When a new PPPoE session is setup, the authentication policy assigned to the group interface is examined to determine how the session should be authenticated.

If no authentication policy is assigned to the group interface or the pppoe-access-method is set to none, the local user database assigned to the PPPoE node under the group interface is queried either during the PADI phase or during the LCP authentication phase, depending on whether the match-list of the local user database contains the requirement to match on username. If the match-list does not contain the username option, PADI authentication is performed and can specify an authentication policy in the local user database host for an extra RADIUS PAP-CHAP authentication point.

If an authentication policy is assigned and the pppoe-access-method is set to PADI, the RADIUS server is queried for authenticating the session based on the information available when the PADI packet is received (any PPP username and password are not known here). When it is set to PAP-CHAP, the RADIUS server is queried during the LCP authentication phase and the PPP username and password is used for authentication instead of the username and password configured in the authentication policy.

If this authentication is successful, the data returned by RADIUS or the local user database is examined. If no IP address was returned, the DHCP server is now queried for an IP address and possibly other information, such as other DHCP options and ESM strings.

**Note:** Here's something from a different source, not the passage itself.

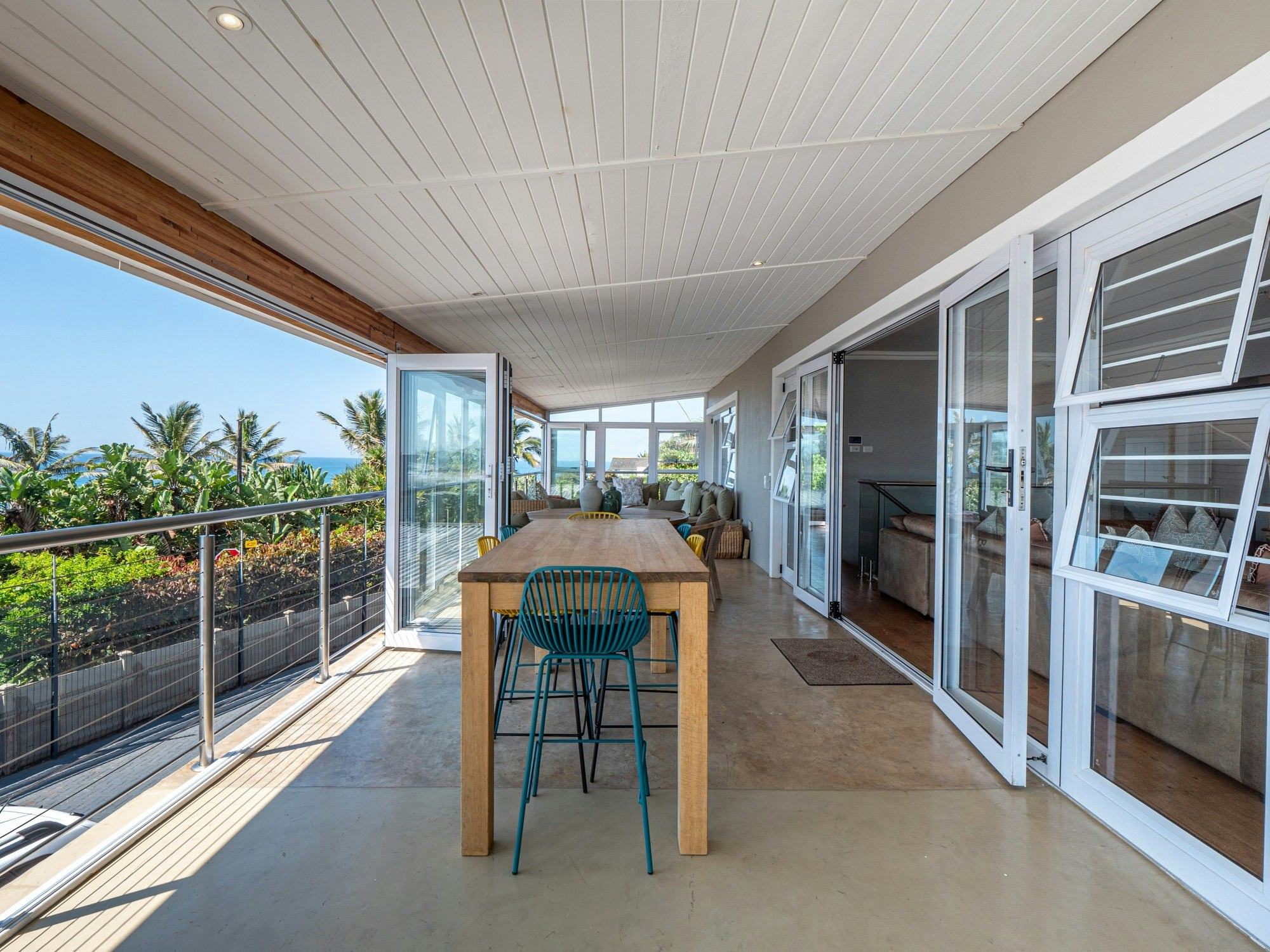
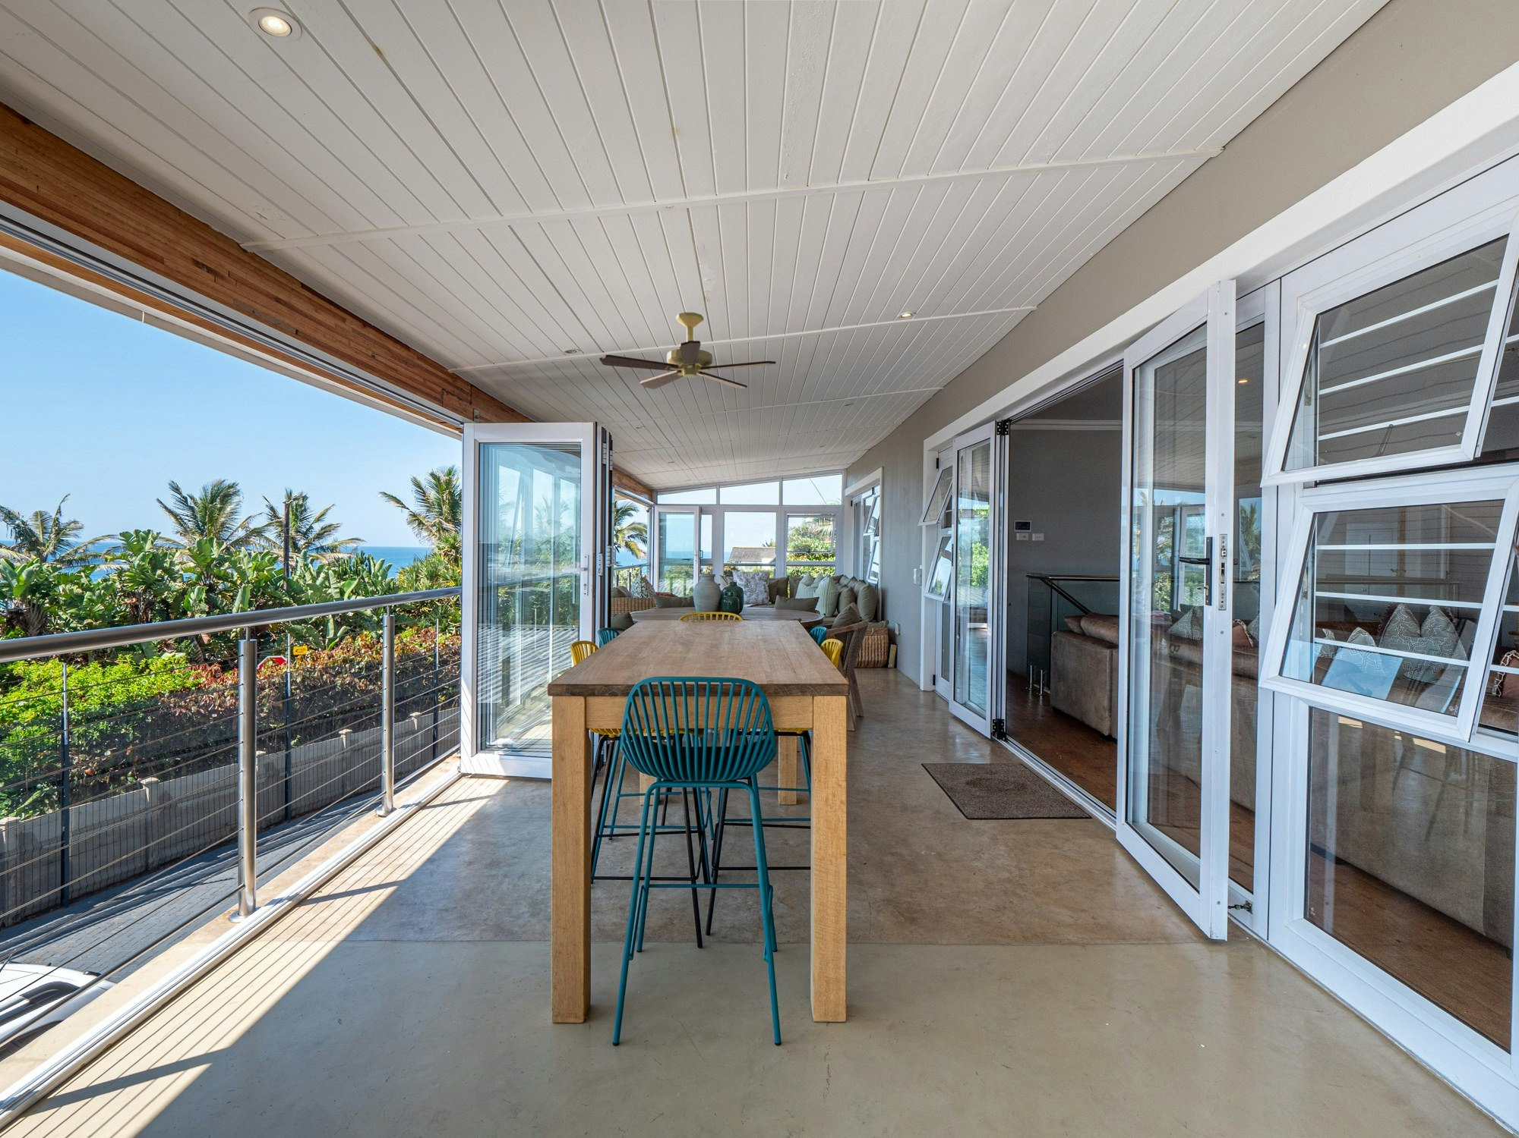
+ ceiling fan [599,312,776,390]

The final step consists of complementing the available information with configured default values (ESM data), after which the host is created if sufficient information is available to instantiate it in subscriber management (at least subscriber ID, subscriber profile, SLA profile, and IP address).

The information that needs to be gathered is divided in three groups, subscriber ID, ESM strings, and IP data. When one of the data sources has offered data for one of these groups, the other sources are no longer allowed to overwrite this data (except for the default ESM data). For example, if RADIUS provides an SLA profile but no subscriber ID and IP address, the data coming from the DHCP server (either through Python or directly from the DHCP option) can no longer overwrite any ESM string, only the subscriber ID and IP data. However, after the DHCP data is processed, a configured default subscriber profile is added to the data before instantiating the host.